Note 33 ─ Subsequent events

 

Acquisition of Key Customer Channels and Amendments to Commercial Contracts with Evertec

 

On July 1, 2022, the Corporation’s wholly owned subsidiary, Banco Popular de Puerto Rico (“BPPR”), completed its previously announced acquisition of certain assets from Evertec Group, LLC (“Evertec Group”), a wholly owned subsidiary of Evertec, Inc. (“Evertec”) (NYSE: EVTC), to service certain BPPR channels.

 

As a result of the closing of the transaction, BPPR acquired from Evertec Group certain critical channels, including BPPR’s retail and business digital banking and commercial cash management applications. BPPR also entered into amended and restated service agreements with Evertec Group pursuant to which Evertec Group will continue to provide various information technology and transaction processing services to Popular, BPPR and their respective subsidiaries.

 

Under the amended service agreements, the Evertec Group no longer has exclusive rights to provide certain of Popular’s technology services. The amended service agreements includes discounted pricing and lowered caps on contractual pricing escalators tied to the Consumer Price Index.

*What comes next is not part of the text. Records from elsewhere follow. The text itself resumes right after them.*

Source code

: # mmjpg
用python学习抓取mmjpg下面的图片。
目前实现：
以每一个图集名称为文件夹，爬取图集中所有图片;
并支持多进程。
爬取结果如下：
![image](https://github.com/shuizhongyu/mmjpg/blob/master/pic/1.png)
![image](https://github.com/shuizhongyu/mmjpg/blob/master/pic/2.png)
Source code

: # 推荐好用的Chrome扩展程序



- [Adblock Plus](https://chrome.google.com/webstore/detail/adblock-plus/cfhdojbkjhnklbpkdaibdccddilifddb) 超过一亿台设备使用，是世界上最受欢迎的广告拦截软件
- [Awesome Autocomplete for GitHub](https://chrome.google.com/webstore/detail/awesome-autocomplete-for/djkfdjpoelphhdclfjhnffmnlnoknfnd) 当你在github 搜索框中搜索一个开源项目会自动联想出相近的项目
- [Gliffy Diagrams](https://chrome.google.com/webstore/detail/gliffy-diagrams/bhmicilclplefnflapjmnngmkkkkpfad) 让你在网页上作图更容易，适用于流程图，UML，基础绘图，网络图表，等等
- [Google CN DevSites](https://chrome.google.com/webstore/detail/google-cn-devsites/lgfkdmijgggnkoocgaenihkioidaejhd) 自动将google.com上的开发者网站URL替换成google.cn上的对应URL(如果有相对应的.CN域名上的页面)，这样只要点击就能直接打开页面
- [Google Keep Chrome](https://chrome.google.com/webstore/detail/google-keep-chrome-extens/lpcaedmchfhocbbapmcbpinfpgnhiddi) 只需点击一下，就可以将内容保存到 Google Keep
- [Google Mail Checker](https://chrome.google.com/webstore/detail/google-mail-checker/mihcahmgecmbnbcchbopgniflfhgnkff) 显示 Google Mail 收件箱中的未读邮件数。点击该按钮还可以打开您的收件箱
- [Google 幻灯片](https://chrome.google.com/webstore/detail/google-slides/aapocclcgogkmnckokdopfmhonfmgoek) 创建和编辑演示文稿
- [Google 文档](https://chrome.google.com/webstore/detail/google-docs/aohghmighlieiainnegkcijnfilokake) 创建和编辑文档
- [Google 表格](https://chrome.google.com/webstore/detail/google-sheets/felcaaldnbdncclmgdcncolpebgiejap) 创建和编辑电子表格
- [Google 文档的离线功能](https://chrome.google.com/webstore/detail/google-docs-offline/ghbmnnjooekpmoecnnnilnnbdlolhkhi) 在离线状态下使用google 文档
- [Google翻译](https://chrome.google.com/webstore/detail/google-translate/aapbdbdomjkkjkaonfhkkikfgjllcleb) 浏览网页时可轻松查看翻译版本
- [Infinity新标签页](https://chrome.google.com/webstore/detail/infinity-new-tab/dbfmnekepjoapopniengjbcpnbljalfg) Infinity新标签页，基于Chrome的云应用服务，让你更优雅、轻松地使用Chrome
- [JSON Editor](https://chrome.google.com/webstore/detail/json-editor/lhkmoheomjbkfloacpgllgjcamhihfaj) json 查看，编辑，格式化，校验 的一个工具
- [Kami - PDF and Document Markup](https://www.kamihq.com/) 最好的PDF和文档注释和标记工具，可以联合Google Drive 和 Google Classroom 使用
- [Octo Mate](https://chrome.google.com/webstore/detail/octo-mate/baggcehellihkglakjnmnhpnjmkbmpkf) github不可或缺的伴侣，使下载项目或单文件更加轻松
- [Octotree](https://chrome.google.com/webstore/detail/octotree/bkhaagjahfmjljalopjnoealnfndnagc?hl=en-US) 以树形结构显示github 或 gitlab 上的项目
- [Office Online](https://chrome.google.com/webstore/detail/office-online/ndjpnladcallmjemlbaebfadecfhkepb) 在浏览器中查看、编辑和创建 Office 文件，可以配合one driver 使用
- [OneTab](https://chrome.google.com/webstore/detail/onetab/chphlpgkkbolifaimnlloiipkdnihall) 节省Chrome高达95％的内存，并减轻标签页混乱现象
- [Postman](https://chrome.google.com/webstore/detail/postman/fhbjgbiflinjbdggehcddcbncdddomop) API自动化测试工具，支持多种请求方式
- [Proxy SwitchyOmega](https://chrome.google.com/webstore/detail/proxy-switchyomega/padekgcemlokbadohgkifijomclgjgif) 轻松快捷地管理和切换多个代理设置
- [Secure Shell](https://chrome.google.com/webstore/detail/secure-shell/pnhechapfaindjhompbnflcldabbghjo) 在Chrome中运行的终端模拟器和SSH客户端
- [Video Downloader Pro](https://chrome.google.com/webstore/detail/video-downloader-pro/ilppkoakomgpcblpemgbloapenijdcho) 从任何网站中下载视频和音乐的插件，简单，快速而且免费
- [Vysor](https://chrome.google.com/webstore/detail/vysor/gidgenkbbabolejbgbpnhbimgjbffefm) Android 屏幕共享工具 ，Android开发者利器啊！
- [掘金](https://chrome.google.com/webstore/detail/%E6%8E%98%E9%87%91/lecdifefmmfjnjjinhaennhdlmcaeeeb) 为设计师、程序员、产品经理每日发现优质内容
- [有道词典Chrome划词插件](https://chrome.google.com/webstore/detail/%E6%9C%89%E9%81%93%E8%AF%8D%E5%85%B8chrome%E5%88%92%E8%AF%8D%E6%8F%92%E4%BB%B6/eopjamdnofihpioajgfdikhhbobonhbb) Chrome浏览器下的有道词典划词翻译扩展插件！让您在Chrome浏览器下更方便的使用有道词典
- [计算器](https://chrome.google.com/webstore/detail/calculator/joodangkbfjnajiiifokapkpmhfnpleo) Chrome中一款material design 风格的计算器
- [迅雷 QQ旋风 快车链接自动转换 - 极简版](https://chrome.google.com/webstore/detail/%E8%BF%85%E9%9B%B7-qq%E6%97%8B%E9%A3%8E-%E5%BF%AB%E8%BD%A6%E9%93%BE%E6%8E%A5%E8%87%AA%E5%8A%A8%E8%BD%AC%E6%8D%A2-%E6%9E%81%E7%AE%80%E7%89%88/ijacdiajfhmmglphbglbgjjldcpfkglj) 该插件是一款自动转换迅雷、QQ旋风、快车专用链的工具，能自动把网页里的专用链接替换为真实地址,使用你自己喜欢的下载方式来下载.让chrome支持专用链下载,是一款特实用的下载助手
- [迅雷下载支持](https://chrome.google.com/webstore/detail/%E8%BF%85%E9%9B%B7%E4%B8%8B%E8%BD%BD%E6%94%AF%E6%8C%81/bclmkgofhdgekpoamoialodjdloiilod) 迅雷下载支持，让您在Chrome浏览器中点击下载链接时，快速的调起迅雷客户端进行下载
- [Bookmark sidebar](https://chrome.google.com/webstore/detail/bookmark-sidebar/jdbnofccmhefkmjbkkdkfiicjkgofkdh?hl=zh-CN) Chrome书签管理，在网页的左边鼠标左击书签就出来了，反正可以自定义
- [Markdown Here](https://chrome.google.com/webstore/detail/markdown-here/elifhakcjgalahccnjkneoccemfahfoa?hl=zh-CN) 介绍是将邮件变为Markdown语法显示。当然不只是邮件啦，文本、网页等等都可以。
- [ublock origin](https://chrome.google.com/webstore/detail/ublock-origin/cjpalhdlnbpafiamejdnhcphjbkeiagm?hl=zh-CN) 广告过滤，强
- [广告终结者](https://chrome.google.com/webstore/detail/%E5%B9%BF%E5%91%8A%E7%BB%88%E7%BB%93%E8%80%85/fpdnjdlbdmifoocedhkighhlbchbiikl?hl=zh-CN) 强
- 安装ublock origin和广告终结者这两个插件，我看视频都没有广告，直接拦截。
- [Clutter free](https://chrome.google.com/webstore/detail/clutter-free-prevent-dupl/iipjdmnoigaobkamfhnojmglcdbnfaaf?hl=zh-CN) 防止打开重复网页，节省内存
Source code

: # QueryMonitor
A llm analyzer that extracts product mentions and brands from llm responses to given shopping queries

As part of the transaction, BPPR and Evertec entered into a revenue sharing structure for BPPR in connection with its merchant acquiring relationship with Evertec.

 

As consideration for the transaction, BPPR delivered to Evertec Group 4,589,169 shares of Evertec common stock valued at closing at $169 million (based on Evertec’s stock price on June 30, 2022 of $36.88), resulting in an after-tax gain of approximately $112 million. The consideration exchanged includes a approximately $145 million, related to the acquisition of the critical channels which will be accounted for as a business combination. Based on its preliminary analysis, the Corporation expects that the purchase price will be allocated primarily to goodwill and other software related intangible assets. The portion of the consideration attributed to the renegotiation of the Master Servicing Agreement (“MSA”) with Evertec amounted to approximately $24 million which will be recorded as an expense.

 

As a result of the transfer of the shares used as consideration for the transaction, Popular’s ownership stake in Evertec was reduced from approximately 16.3% to approximately 10.6% at the closing of the transaction. In connection with the transaction, Popular has agreed to further reduce its voting interest in Evertec to no more than 4.5%, whether through selling shares of Evertec common stock or a conversion of such shares into non-voting preferred stock within 90 days of the closing of the transaction. Popular expects to sell down its stake in Evertec to no more than 4.5%, subject to market conditions, and intends to return to Popular shareholders, via common stock repurchases, any after-tax gains resulting from such sale, subject to the receipt of regulatory approvals.

 

Completion of Accelerated Share Repurchase Transaction

 

On July 12, 2022, the Corporation completed its previously announced accelerated share repurchase program for the repurchase of an aggregate of $400 million of Popular’s common stock. The Corporation repurchased a total of 5,066,864 shares at an average purchase price of $78.9443 under the ASR Agreement. Refer to Note 17 – Stockholders’ Equity for further information on the ASR transaction.